I have two indexes that I want to create a summary from every hour.
Index1
request_type, request_guid, request_timestamp, meta_field1, meta_field2, ...
Index1 contains log entries from each processing steps in each service request. Each service request is assigned a unique request_guid and all ~10 logs for the processing of a request have that id. The time the request was made is stored in request_timestamp and also remains the same through all logs for a request..
index2
request_guid, meta_fieldA, meta_fieldB, ...
index2 contains more data for the logs, but is in a separate index so that it can be secured differently from index1. The request_guid is the same value as in index1
I want to summarize by collecting stats for each request type by hour.
The approach I have taken is to select all the logs from Index1 where the request_timestamp is in the hour. I cannot use the log time directly as a request logs might span into the next hour ( as in started at 9:59:59 and ended at 10:00:01)
index=index1 earliest=0
| addinfo | eval timemillis=strftime(strptime(request_timestamp,"%Y-%m-%dT%H:%M:%S.%3N%z"),"%s")
| where timemillis>=info_min_time AND timemillis<info_max_time
This gives me a list of all the logs from index1 that I want to summarize. I then join the logs from index2
| join usetime=false type=left overwrite=false request_guid max=0
[search index=index2]
I then create a summary with the following
| sort _time desc
| transaction request_guid maxspan=10m mvlist=true
| stats
count as requests_in_period
by request_type
What results is elevated counts per period. They all are multiples of 2, which tells me that a cross product seems to be happening. I think the problem is in the join command. There are multiple entries selected from index1 that have duplicate values for request_guid that I think are over selecting from index2, yet I want all the matching entries from index2 with the request_guid.
When I view the events right after the join, all the logs are from index1 and none are from index2
Background
I started with a subselect of the request_guids that should be summarized, but a subselect is limited to 10500 entries, which will not be enough for an hours of transactions logs.
Try something like this. This would run every 30 minutes, at x:15 and x:45. We're summing at the 15m level, and doing so for two periods, -45m to -30m and -30m to -15m past.

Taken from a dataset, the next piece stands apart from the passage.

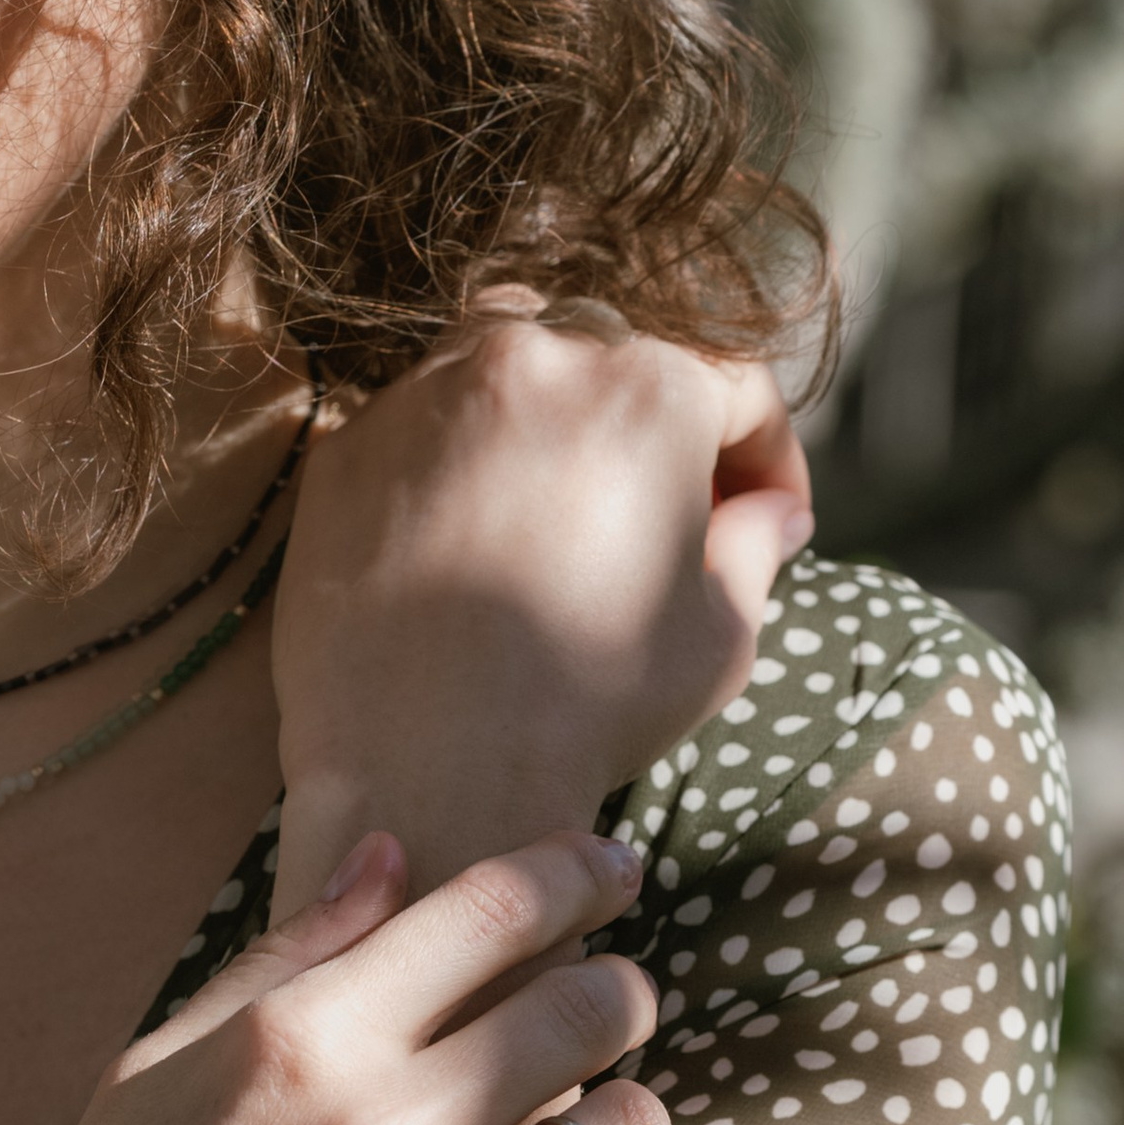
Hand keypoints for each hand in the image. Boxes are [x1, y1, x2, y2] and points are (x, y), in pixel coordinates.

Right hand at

earliest=-45m@m latest=@m index=index1 OR index=index2
| rename COMMENT as "get rid of all unneeded fields"
| fields index request_guid request_timestamp, request_type
| rename COMMENT as "calculate desired timestamp from the index1 record, roll it and the request type from the index2 record onto the index1 records for each guid"
| eval mytime=strptime(request_timestamp,"%Y-%m-%dT%H:%M:%S.%3N%z")

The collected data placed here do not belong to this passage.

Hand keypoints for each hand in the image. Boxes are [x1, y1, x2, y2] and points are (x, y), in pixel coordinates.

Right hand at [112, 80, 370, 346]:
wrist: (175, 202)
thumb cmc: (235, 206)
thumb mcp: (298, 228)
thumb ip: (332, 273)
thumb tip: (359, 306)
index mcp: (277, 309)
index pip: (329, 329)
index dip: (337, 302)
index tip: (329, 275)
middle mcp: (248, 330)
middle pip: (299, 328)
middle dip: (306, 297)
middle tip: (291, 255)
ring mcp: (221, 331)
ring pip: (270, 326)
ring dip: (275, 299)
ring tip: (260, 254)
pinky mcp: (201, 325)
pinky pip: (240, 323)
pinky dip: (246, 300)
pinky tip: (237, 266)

| eventstats min(mytime) as mytime min(request_type) as mytype by request_guid
| rename COMMENT as "get rid of unneeded index2 records, and records that are too old or too young to have settled"
| addinfo
| where (mytime>=info_min_time) AND (mytime<info_max_time-900) AND (index="index1")

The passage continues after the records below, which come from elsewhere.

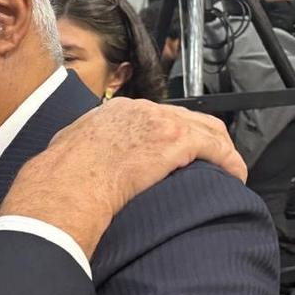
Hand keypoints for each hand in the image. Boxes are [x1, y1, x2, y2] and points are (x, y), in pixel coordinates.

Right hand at [0, 98, 243, 257]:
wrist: (66, 185)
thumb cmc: (59, 178)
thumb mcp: (67, 150)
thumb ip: (83, 147)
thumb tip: (80, 158)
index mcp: (113, 111)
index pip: (155, 115)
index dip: (172, 132)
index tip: (179, 150)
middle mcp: (139, 109)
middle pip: (187, 117)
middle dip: (204, 138)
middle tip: (213, 159)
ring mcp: (158, 122)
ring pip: (207, 129)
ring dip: (221, 151)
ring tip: (229, 170)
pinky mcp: (174, 141)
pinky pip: (214, 149)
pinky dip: (229, 162)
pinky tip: (234, 176)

| rename COMMENT as "chunk up the records into 15 minute chunks, stats together all records for each guid, then find out how many unique guids there were in each period."
| eval _time=900*floor(mytime/900)
| stats min(mytype) as request_type by _time request_guid
| stats dc(request_guid) as requests_in_period by _time request_type
Thanks for the response. You inspired me to look into using stats more instead of a join and that proved very effective and fast.